Resume the piece on the Armed Forces Covenant and Northern Ireland's veterans, writing on from its final sentence.
** Opening TEXT block **
Gavin Robinson: The Armed Forces Covenant must serve our veterans equally

Posted On: 
25th June 2018

Northern Ireland’s veterans must get the full benefit of the Armed Forces Covenant and receive equal treatment to their colleagues in the rest of the UK, says Gavin Robinson

Defence Secretary Gavin Williamson Defence Secretary Gavin Williamson
Credit: 
PA Images

To those who proudly protect our nation, who do so with honour, courage and commitment, the Armed Forces Covenant is the nation’s commitment to you.” That’s the weighty declaration that greets you on arrival at the Armed Forces Covenant (AFC) website. A treaty forged through sorrow and sacrifice; our pledge to those who nobly set aside self for state. A universal pledge, with an untenable catch. The Armed Forces Covenant does not serve our veterans equally across the UK.

Our devolved arrangements throughout the United Kingdom naturally bring with them differing policy approaches and delivery, but in Northern Ireland, our past experience and ingrained political division has stymied the full implementation of the covenant.

During the 2016 annual inquiry, I highlighted a declaration from the then Northern Ireland health minister, Michelle O’Neill, who erroneously stated “the Armed Forces Covenant is not in force here”. Incidentally, even use of the word “here” arises from an intrinsic intolerance that seemingly prevents members of Sinn Féin from even using our region’s legal name!

Responding, the then veterans minister, Mark Lancaster, said: “I will travel to Northern Ireland in due course with a specific interest in, and commitment to, trying to get to the bottom of what more we can do to ensure that Northern Ireland does not end up – I do not believe that it is – a poor relation when it comes to delivery of the covenant.”

There has been an earnest desire to mainstream the Armed Forces Covenant in our service delivery; and to do so in a way that protects our veterans from being yet another political football. The Reserve Forces and Cadets Association in Northern Ireland has honourably sought to chart such a course and has established a network of armed forces champions within local government, support officials at the covenant reference group and liaise with public sector bodies on our veterans’ behalf.
** Closing TEXT block **
** Opening GIVEN RECORDS block **
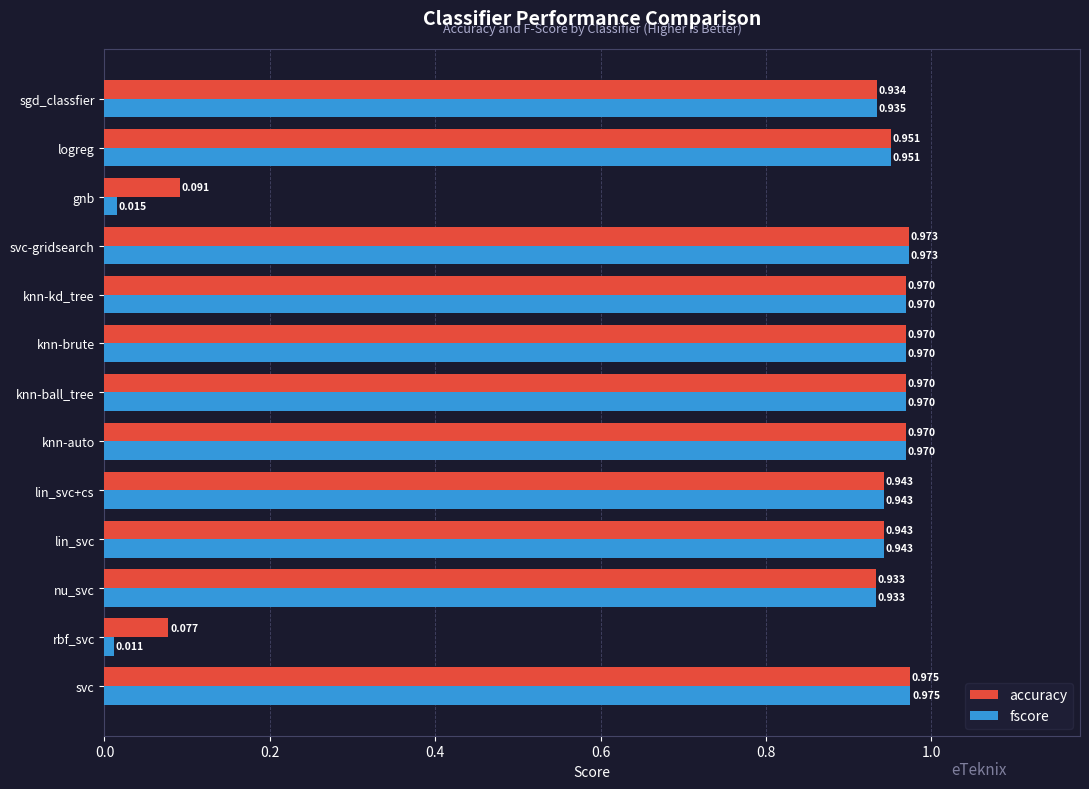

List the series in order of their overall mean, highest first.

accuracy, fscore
** Closing GIVEN RECORDS block **
** Opening GIVEN RECORDS block **
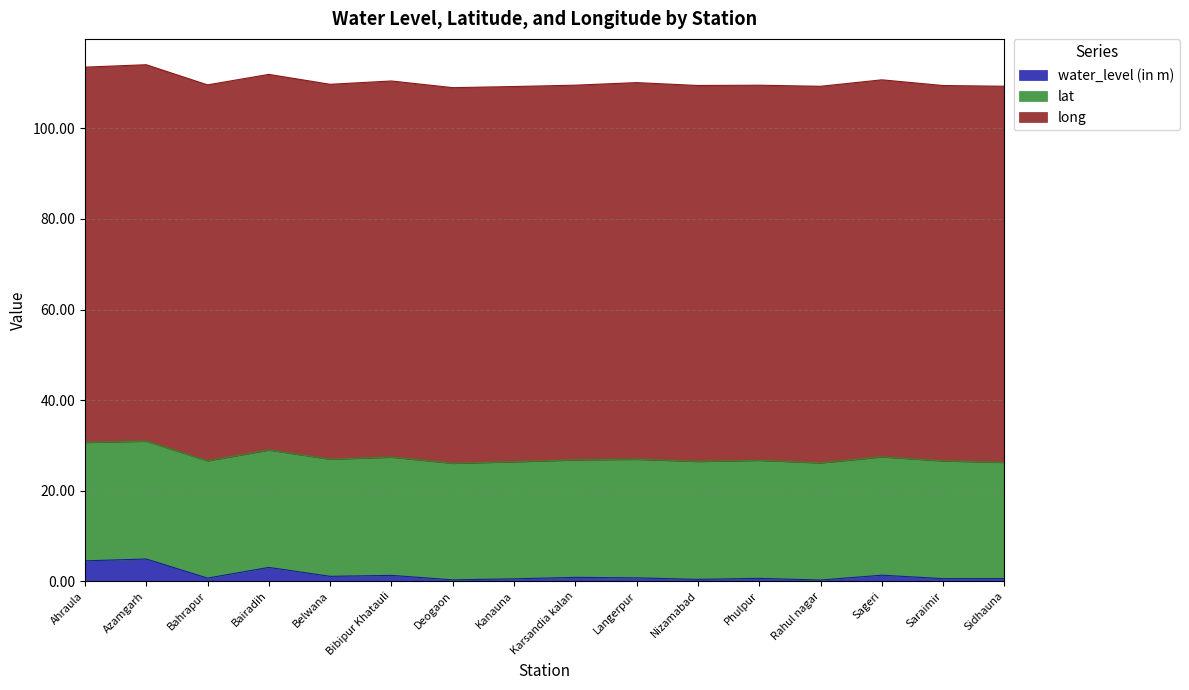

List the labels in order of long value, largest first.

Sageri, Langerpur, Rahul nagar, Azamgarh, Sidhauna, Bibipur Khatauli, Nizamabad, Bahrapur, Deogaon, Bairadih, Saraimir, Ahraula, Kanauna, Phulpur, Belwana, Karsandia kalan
** Closing GIVEN RECORDS block **
**RESULT OF THIS EXERCISE**
But it can’t stop there. Our commitment to veterans led to the inclusion of an agreement to reach full implementation of the covenant in the “confidence and supply” agreement between my party and government last year.

As a region, our contribution to Reserve Forces is twice the national average. Per head of population, we raise more for the Poppy Appeal each year, and don’t forget that Operation Banner, which took place in Northern Ireland, remains the longest continuous deployment in British history. Spanning 38 years, almost 300,000 served; the Ulster Defence Regiment was formed from local volunteers and over the course of the operation, 1,441 paid the ultimate sacrifice.

Who could countenance the treatment and care of veterans in such circumstances being determined by a postcode lottery? Yet that’s exactly what happens. As a member of the House of Commons Defence Select Committee, we are currently investigating the mental health and welfare of our veterans across the country and one huge distinction arises in Northern Ireland. Our local veterans live, work and, in many cases, recover in what was their theatre of war.

Imagine the impact that has on mental health, where fear arises and flashbacks appear because you reside in the area you served. You might drive down a street that was once the scene of a terrorist attack, use a service not knowing whether the person seeking your details was once your enemy or worse still, bump into someone who targeted you while on active duty.

If you seek help, however, there is no veteran-specific treatment centre in NI. While a wonderful facility, travelling to Combat Stress at Hollybush House in Ayr removes you from family, friends and vital support.

So what can we do? Government should deliver on a previous No 10 report that called for an armed forces champion in Northern Ireland. They should provide a purpose-built health facility locally and they should amend Section 75 of the Northern Ireland Act to specifically provide equality protection to veterans.

The Belfast City motto is “Pro tanto quid retribuamus” which asks, “What shall we give in return for so much?” I trust colleagues will agree: full implementation of the Armed Forces Covenant is the only answer.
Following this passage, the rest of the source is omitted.